El tumulto que se armó fue enorme. Unamuno tuvo que salir protegido por Carmen Polo y Pemán. Aquella tarde, Unamuno se dirigió como todos los días al casino, del que era presidente honorífico, donde fue insultado y rechazado. Diez días después, Franco firmó un decreto por el que se le destituía de todos sus cargos. Lo mismo había hecho Manuel Azaña, al otro lado del frente, algún tiempo atrás. Estaba claro: no había sitio para la tercera España. Así lo había percibido él, unos días antes: “No son unos españoles contra otros (no hay anti-España), sino toda España, una, contra sí misma. Suicidio colectivo”. Confinado en su casa y vigilado, salía sólo para dar una vuelta por la plaza Mayor. Un día, acompañado por Eugenio Montes, se dirigió a la tienda del marmolista que estaba haciendo la lápida para su mujer, muerta hacía poco, y, tras sacar un papel del bolsillo, dictó con cuidado los versos de su propio epitafio: “Méteme, Señor, en tu pecho, / misterioso hogar, / que vengo deshecho / de tanto bregar”. Era el 21 de diciembre. Diez días después, murió. Antonio Machado – santo laico siempre generoso-escribió en su necrológica: “Murió, sin duda alguna, tan noblemente como había vivido”. Rechazado por unos y por otros.

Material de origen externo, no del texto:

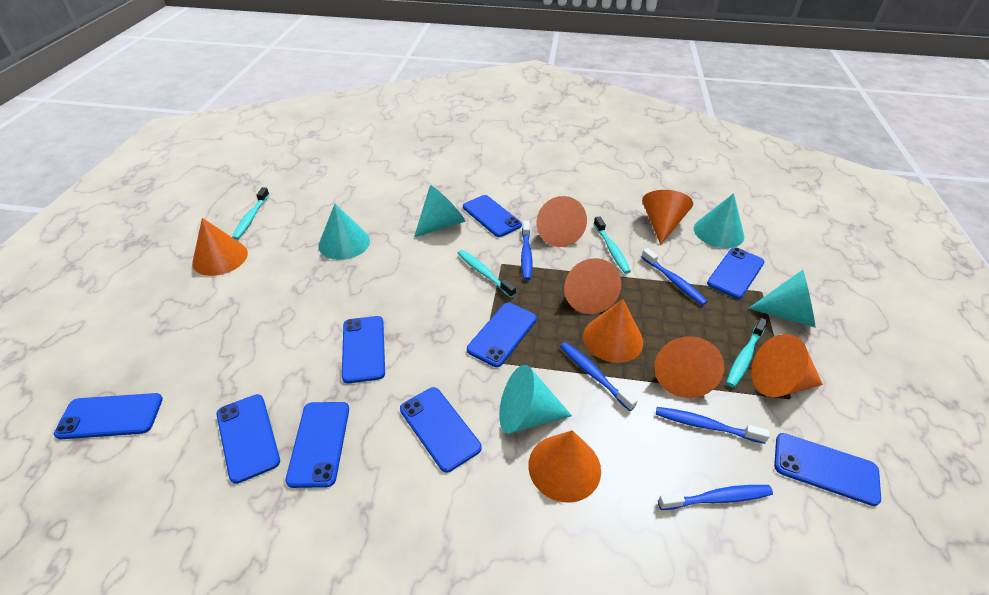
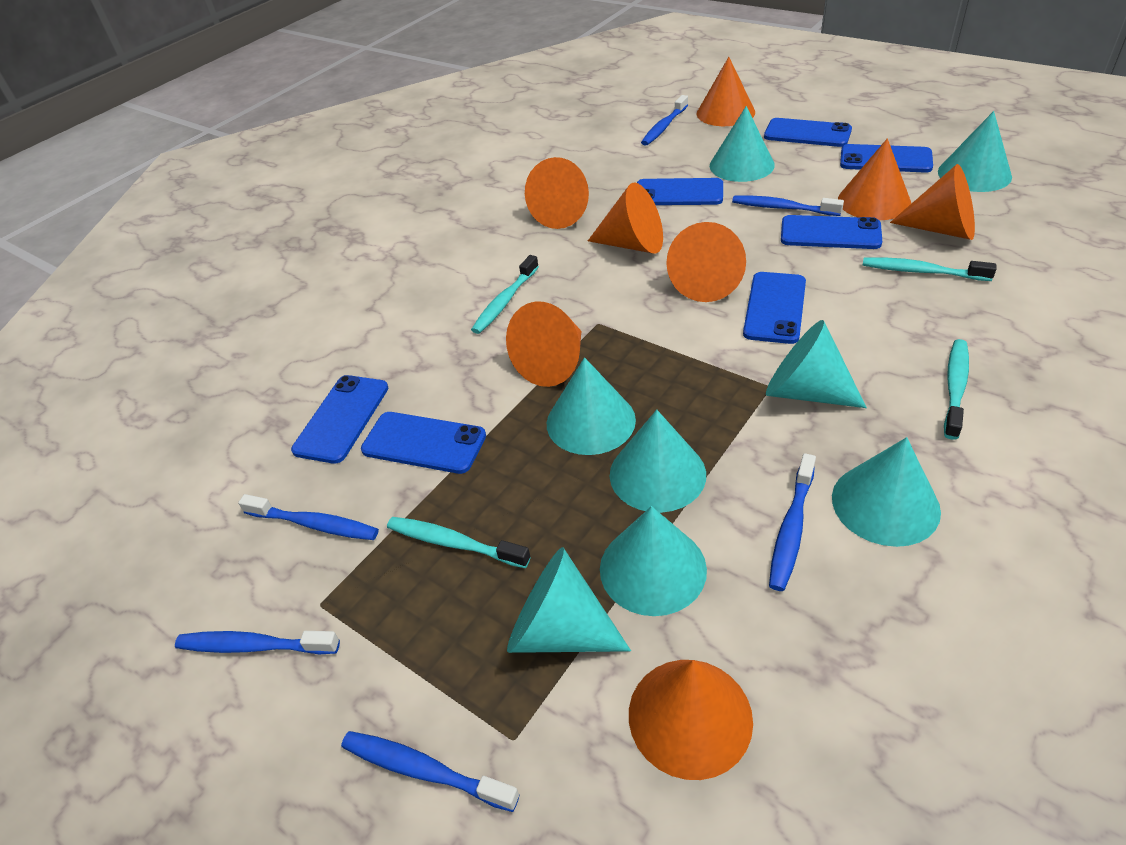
blue phone: 9 -> 7
blue toothbrush: 5 -> 6
turquoise cone: 5 -> 8

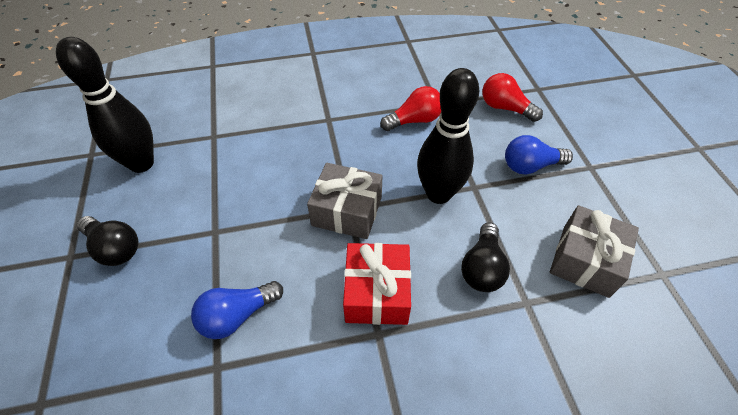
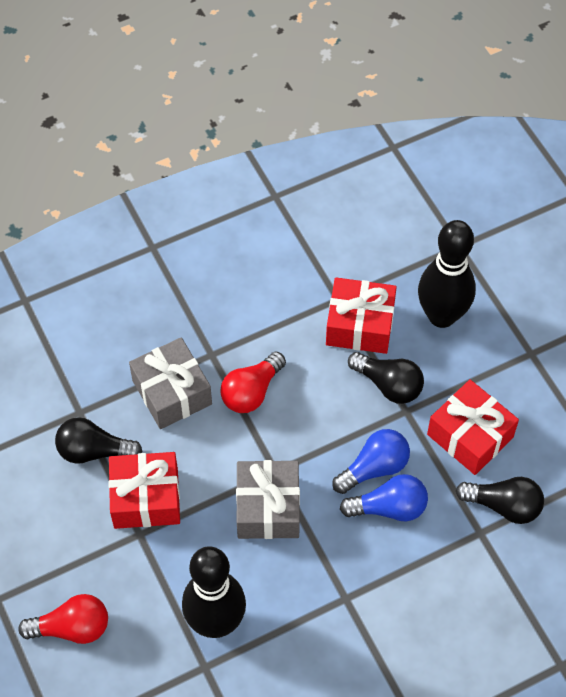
black light bulb: 2 -> 3
red gift: 1 -> 3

“Cartujo laico, ermitaño civil y agnóstico, acaso desesperado de esta vieja España”. Así se definía a sí mismo Miguel de Unamuno, protagonista destacado de la vida pública española durante el primer tercio del siglo XX. No fue -ni es- muy leído por el gran público, pero su figura estuvo siempre presente en el debate diario como un personaje raro, original y paradójico. Comenzó su participación en la vida pública fundando La Lucha de Clases,primer órgano socialista bilbaíno, y terminó ubicado – según Federico Urales-”en el anarquismo místico a lo Tolstói, en el anarquismo cristiano”, si bien reconoce que, paradójico hasta el tuétano, “también de ahí se escaparía”. Pero él tenía clara su misión: “Suele, con mucha razón, decirse que cada loco con su tema; ymi tema es el de la espiritualidad, el del estado íntimo de las conciencias de un país, de sus inquietudes supremas”; para concluir que: “Yo he buscado siempre agitar y, a lo sumo, sugerir más que instruir. Si yo vendo pan no es pan, sino levadura o fermento”. Un valenciano – Vicente Blasco Ibáñez-veía al vasco de otra manera. Un día, estando ambos en el parisino café de la Rotonde, durante su exilio, le dijo: “Usted, Unamuno, con este aspecto levítico, debía ir a Norteamérica a fundar una religión y a hacerse rico”. Unamuno lanzó a Blasco una mirada indignada.
La sociedad española actual es enormemente distinta de la que conoció Unamuno. Su nivel de vida ha alcanzado cotas entonces inimaginables, y su integración en Europa torna antigua y extraña buena parte de la obra ensayística de Unamuno. ¿Qué sentido tienen hoy, por ejemplo, las muchas páginas que dedicó a la europeización de España y a la españolización de Europa? Pero siguen estando vigentes, hoy más que nunca, dos constantes de su obra. La primera es una decidida voluntad superadora de aquel sectarismo cerril y gregario que encubre – hoy igual que entonces-una grosera avidez garbancera, más escandalosa aún y más obscena en los que son de verdad ricos, es decir, en aquellos para los que su riqueza ha llegado a ser un instrumento de poder y de influencia. Y la segunda es su crítica del individualismo hispano, expresado en la atroz máxima de “ande yo caliente…”, y que – bajo las formas del egoísmo personal, del corporativismo grupal y del secesionismo tribal-impide la consolidación de cualquier organización racional de la vida colectiva. En este sentido, sigue vigente esta dura reflexión de Unamuno referida a España: “¡Qué país, qué paisaje y qué paisanaje!”.